Johanna pensa por um
tempo...
Johanna: Fazer
o que, né?
Yasmmin: (Pula
de alegria:) Isso, isso! Eu sabia, sabia que a boa e velha Johanna Cabello
nunca desistiria!
Johanna: Obrigada,
e velha é a sua avó. Certo...Por onde começamos...?
Yasmin: Indo
pra casa...Aliás...Preciso de abrigo.
Johanna: Mas
é o cúmulo. Mal fez amizade e já quer me explorar?
Yasmin: Eu
tive uma briga com a minha mãe e...Bem, não posso mais voltar lá.

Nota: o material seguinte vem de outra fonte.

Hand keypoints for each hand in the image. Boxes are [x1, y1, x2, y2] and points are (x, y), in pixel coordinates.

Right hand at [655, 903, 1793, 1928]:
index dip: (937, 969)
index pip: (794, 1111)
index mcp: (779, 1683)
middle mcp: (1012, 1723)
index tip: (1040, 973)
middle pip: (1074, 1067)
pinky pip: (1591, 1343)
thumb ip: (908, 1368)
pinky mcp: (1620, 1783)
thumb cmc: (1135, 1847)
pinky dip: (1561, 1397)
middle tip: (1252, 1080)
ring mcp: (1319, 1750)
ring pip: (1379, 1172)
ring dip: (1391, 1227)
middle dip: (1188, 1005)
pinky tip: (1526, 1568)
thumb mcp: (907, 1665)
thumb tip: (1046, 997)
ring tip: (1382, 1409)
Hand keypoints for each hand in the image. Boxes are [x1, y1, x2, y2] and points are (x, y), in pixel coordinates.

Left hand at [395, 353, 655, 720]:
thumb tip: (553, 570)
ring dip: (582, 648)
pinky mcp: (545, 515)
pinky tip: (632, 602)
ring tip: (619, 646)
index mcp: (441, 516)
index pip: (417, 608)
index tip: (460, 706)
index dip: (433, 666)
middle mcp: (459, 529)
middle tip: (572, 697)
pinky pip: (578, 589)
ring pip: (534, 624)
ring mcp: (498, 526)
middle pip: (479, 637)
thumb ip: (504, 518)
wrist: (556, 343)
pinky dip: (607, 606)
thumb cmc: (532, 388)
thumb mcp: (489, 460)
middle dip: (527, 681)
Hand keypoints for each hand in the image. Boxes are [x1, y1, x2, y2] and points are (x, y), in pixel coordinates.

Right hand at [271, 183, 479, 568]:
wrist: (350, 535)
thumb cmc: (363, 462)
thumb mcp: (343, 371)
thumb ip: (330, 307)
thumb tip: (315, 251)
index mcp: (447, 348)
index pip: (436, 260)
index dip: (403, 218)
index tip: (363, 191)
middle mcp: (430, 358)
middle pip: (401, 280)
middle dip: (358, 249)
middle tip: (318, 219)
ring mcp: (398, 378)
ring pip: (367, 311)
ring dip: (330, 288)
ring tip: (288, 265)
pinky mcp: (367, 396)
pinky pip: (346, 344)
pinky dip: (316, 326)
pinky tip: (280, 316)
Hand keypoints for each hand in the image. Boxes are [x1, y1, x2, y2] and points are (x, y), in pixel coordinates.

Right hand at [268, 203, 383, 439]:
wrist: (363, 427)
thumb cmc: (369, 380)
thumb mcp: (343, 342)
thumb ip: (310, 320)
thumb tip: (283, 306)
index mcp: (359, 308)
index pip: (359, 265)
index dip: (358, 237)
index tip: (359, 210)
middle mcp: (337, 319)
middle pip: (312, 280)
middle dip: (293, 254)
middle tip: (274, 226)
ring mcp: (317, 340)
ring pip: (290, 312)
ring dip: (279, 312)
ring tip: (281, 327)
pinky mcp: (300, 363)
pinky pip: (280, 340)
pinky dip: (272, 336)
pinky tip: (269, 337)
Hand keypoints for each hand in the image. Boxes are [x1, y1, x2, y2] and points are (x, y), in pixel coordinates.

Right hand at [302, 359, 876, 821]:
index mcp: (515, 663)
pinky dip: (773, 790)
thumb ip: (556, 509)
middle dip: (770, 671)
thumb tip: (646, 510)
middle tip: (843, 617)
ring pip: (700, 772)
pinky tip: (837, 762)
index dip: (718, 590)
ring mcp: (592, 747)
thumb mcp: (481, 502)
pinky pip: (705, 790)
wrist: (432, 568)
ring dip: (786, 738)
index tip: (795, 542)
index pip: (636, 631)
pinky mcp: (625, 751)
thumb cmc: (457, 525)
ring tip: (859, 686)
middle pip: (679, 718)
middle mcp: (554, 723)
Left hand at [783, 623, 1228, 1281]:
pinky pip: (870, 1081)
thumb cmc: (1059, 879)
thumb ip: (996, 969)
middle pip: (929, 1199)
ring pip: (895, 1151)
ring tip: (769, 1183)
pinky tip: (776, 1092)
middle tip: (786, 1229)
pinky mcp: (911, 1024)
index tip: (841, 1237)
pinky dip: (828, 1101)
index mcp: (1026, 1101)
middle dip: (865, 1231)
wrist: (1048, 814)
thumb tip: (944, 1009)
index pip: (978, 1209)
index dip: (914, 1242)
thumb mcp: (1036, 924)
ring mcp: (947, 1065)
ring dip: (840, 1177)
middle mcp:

Me ajude, por
favor...(Faz o clássico olhar de cachorrinho sem dono).
Johanna: Só
pode ser carma. Tá bom, menina, pode ficar comigo e com a cascavelzinha. Mas
não abuse da minha nobreza!
Yasmin: Jamais!
Johanna: Aliás,
qual o seu nome?
Yasmin:
Yasmin. Yasmin Pacheco, ao seu dispor.
Johanna: Yasmin
Pacheco…Sabe de uma coisa, câninânazinha?
Yasmin: O
que?
Johanna: (Abre
o guarda-chuva:) Tá aí um ótimo nome pra uma modelo.
E assim, Johanna e Yasmin
vão indo lado a lado pela chuva, com o guarda-chuva rosa em mãos.
Trilha Sonora: Unfortunate Soul – Kailee Morgue
A tela congela com um guarda-chuva rosa indo
pelos ares até ir de encontro à tela.